Adjusting to the noise environment.
A team of European researchers has developed a new instrument to
measure and identify noises at work and in our daily lives. Using
improved computer technology, the PC based system compares the noise
against a database of 2,000 sounds. The prototype has been thoroughly
tested in the laboratory and in the field. It will soon be sold
as a commercial product and will make noise engineers' jobs easier.
What does pollution mean to you? Perhaps the first thing you think of is the smoke bellowing out of a factory chimney or an oil spill. Not many people would mention the loud drilling in the street or the noisy machines in factories. But noise pollution at work and at home can cause hearing problems, not to mention making your life a misery.
Noise control engineers are called out if someone makes a complaint about noise. They also perform routine sound checks. It can be difficult to find the source of the noise, especially because the acoustic level fluctuates and there are often many different sounds combined together. To do their job properly, the engineers need to build up a detailed picture of the noises - or as they call it, the acoustic environment - to which people are exposed.
"One of the most troublesome problems is that highly trained staff are needed on site to identify the sources of noise," says Dr Lefevre of Agora Conseil in France. "Obviously, the noise could be tape recorded but then it would have to be analysed back in the laboratory. The ultimate in noise measurement is to have an automatic system which can identify the type of noise and classify it into the various categories where action can be taken." If there was such an instrument, noise engineers would be able control noise annoyance more easily, both in daily life and in the workplace.

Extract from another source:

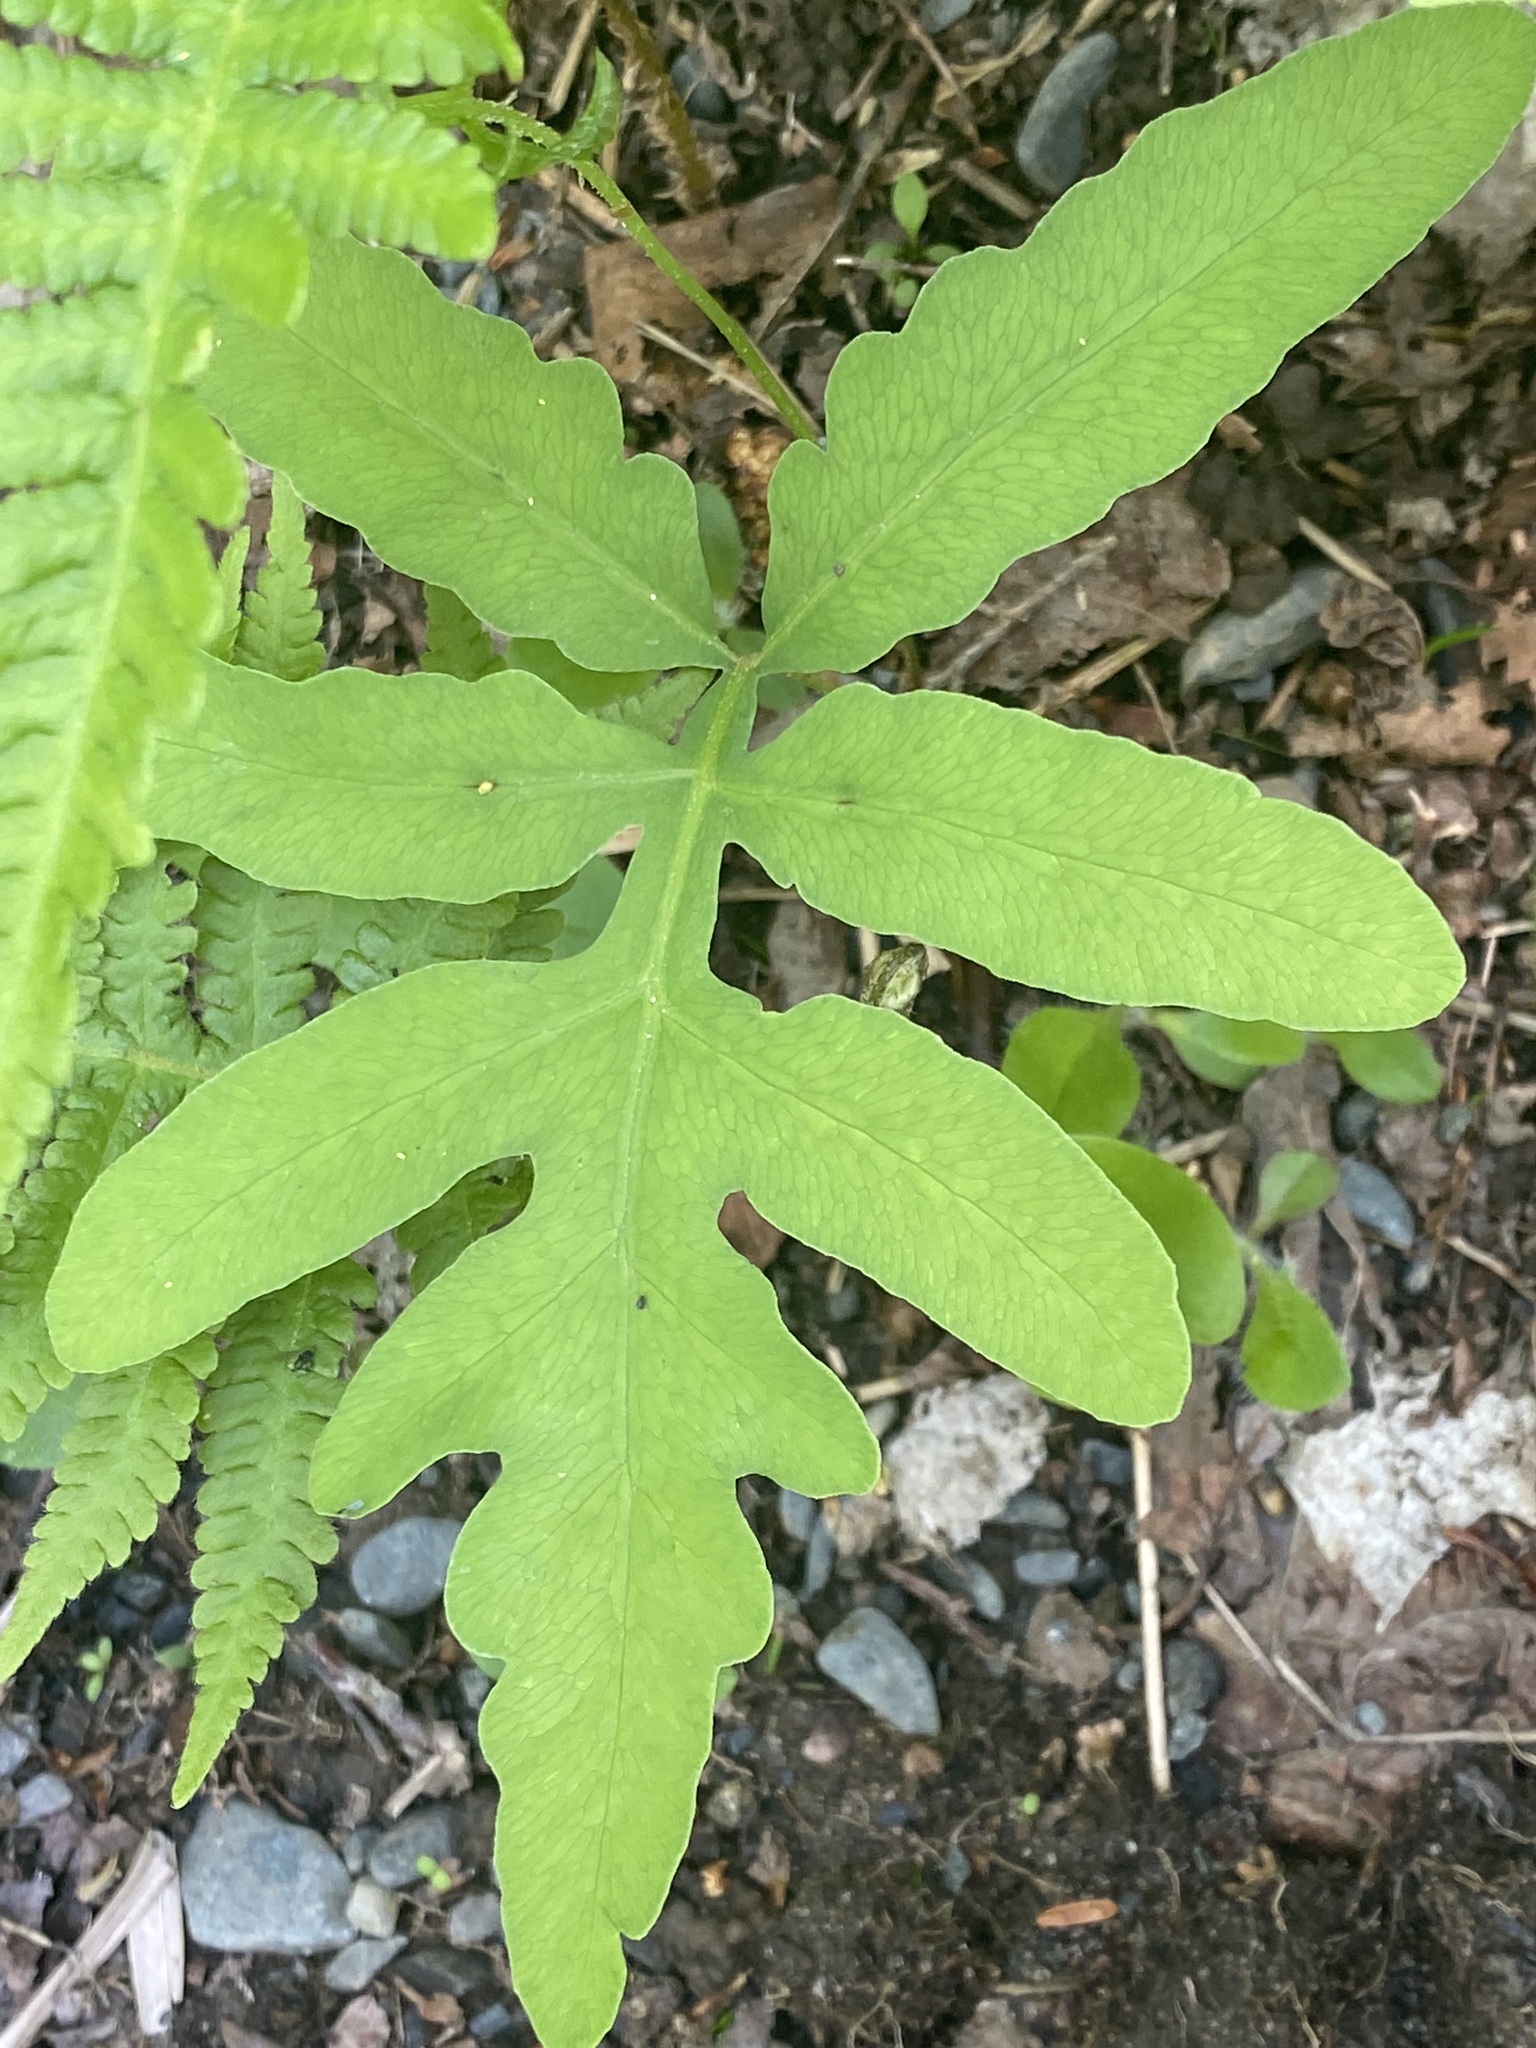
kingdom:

The MADRAS - Methods for Automatic Detection and Recognition of Acoustic Sources - project has made such a system a reality. In a two-year study, the project partners from across Europe developed a new generation of instrument that can automatically identify and measure, in real time, the different sound sources that make up the acoustic environment and measure their impact.
makes it possible
The effects of noise on human beings are extremely complex. They are related to objective criteria such as duration, repeatability, variation over time and frequency, and also to subjective criteria according to psychological, sociological and physiological contexts.
Developments in measuring environmental noise rely heavily upon advances in computing capabilities. About 15 years ago, researchers took advantage of improved technology to develop a method known as "short Leq" which allows sounds to be analysed by their acoustical signature. This approach is now used worldwide and has revolutionised noise measurement. However, it still has its shortcomings as the parameters it measures do not give a complete picture of the annoyance.
More recently, computing technology, data storage and microelectronics have provided the means to develop more accurate methods. Huge amounts of data on simultaneous observations can now be computed and analysed in real-time and this means that the effects of a given noise source can be quantified even when many noises are present. In addition, subsequent high-level processing involving artificial intelligence allows researchers to start to think about automatically identifying different sources by efficient comparison with sound databases.
The MADRAS project, coordinated by Dr Lefevre, decided to seize the opportunity that improved technology had opened to it. Investigating and adapting the technology and then developing and evaluating the prototype required a broad range of skills. "To achieve the objective of the project, the MADRAS consortium had to exhibit complementary expertise in acoustics, signal processing, artificial intelligence, statistics, system development, field testing and
marketing," says Dr Lefevre.
A key player in acoustics in Europe, 01dB in France, played a major role in creating the hardware and software for the prototype instruments. The SME, SINUS from the eastern part of Germany, assisted by developing specific hardware for data acquisition and the signal processing core engine. GRAS Sound and Vibration in Denmark handled the transducer studies, while statistical assessments were completed by CSTB, a public research laboratory in France. The Laboratory of Building Science at ENTPE in France worked on the artificial intelligence aspects of the system.
How does the system work? During the period of analysis, properties of the sounds that the system "hears" are compared to an extensive database of over 2,000 different sounds. This relies upon automatic source recognition algorithms and a sound database available on three CD-ROMs. CEDIA, a Belgian industrial laboratory linked to the Université de Liège, compiled this database.
A different class of noise
First, the sound is classified in quite broad terms. It could, for example, be classed as being a stationary source, impulsive noise, speech and shouts, isolated vehicles or heavy carriers. To do this effectively, the computer programme asks the engineer simple questions about the environment. The nature of each source is then identified in as much detail as possible using approaches that are specially suited to each of the different classes. Identifying the sound source is even possible if there are other sounds corrupting the noise in question.
Tested in the field by a potential user, Estudi Acustic - a Spanish SME with acoustic consultants - the final product can be used either for on-site measurements or for long-term monitoring. It is able to correctly identify the vast majority of sources that make up typical noise pollution in factories, in offices, at home and on the street.
While some of the instrument's modules still require further work, the system is nearly ready to be launched commercially. The first beta instruments in the series, which are a direct result of the project, should be available in the market place in the coming months.